Give the data below again exactly, and drop each picture from it.

PROVIDED DATA:

● ● ● ●

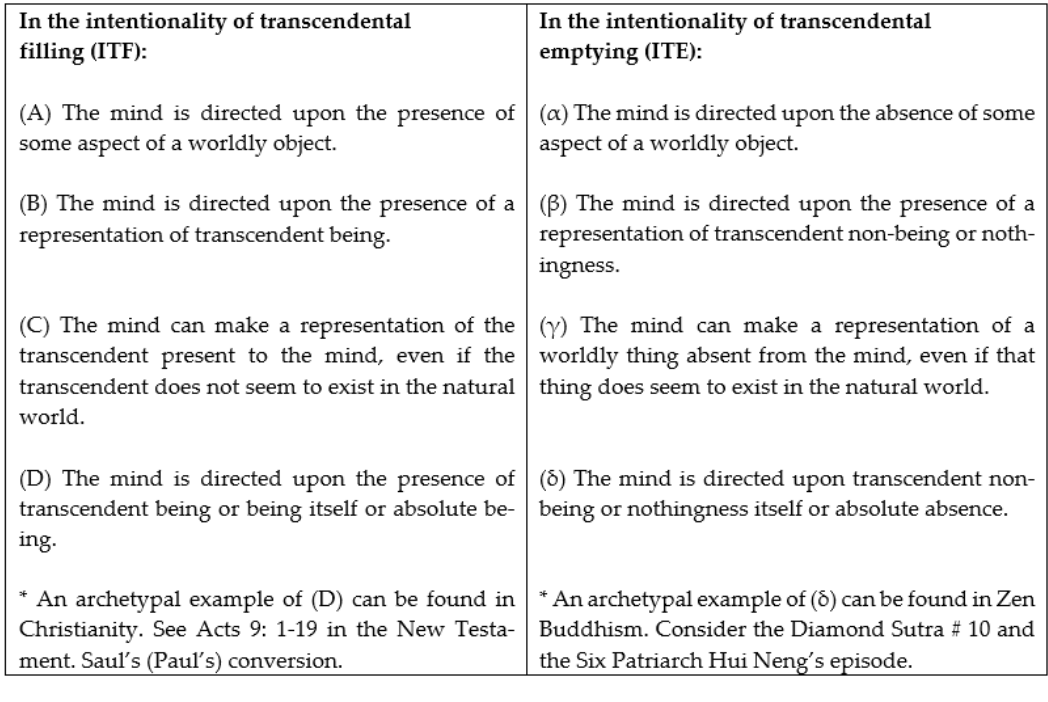
Figure 1. compare ITF and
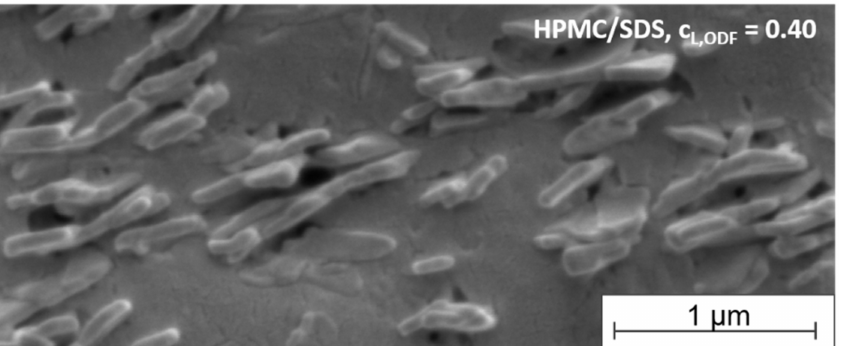
Figure 6. SEM image of the cross-section of an ODF loaded with tristearin particles (lipid content 0.40) formulated with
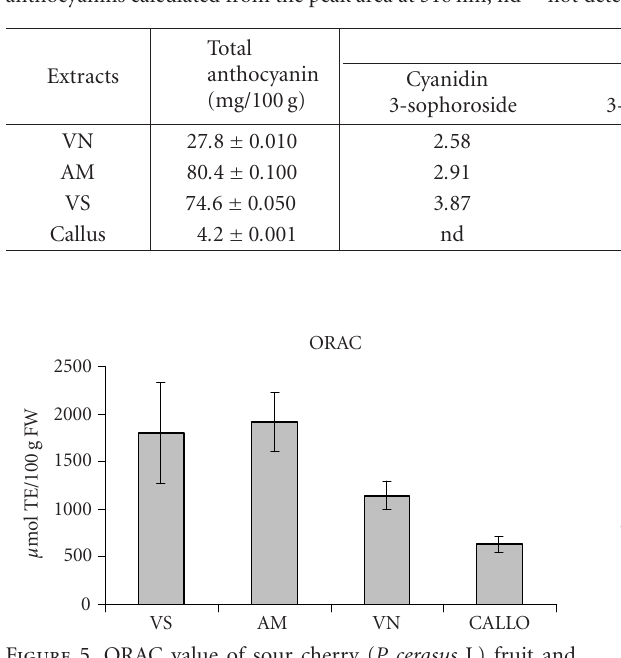
Table 1. Total anthocyanin content and composition of sour cherry ( P cerasus L) fruit extracts of Visciola Ninno, Amarena Mattarello, and Visciola Sannicandro cultivars and of callus culture extract. Anthocyanin composition was determined as a percentage of total anthocyanins calculated from the peak area at 518 nm; nd = not detected.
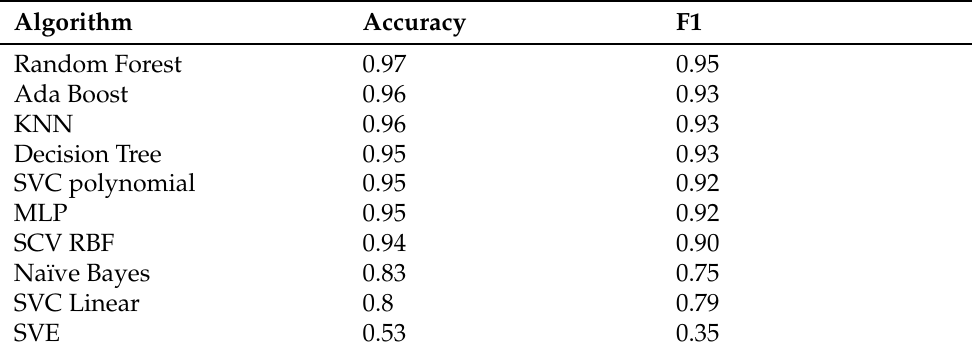
Table 3. SVE vs. machine learning algorithms [59].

● ● ● ●

SOLUTION FOR THIS TASK:
Figure 1. compare ITF and
Figure 6. SEM image of the cross-section of an ODF loaded with tristearin particles (lipid content 0.40) formulated with
Table 1. Total anthocyanin content and composition of sour cherry ( P cerasus L) fruit extracts of Visciola Ninno, Amarena Mattarello, and Visciola Sannicandro cultivars and of callus culture extract. Anthocyanin composition was determined as a percentage of total anthocyanins calculated from the peak area at 518 nm; nd = not detected.
Table 3. SVE vs. machine learning algorithms [59].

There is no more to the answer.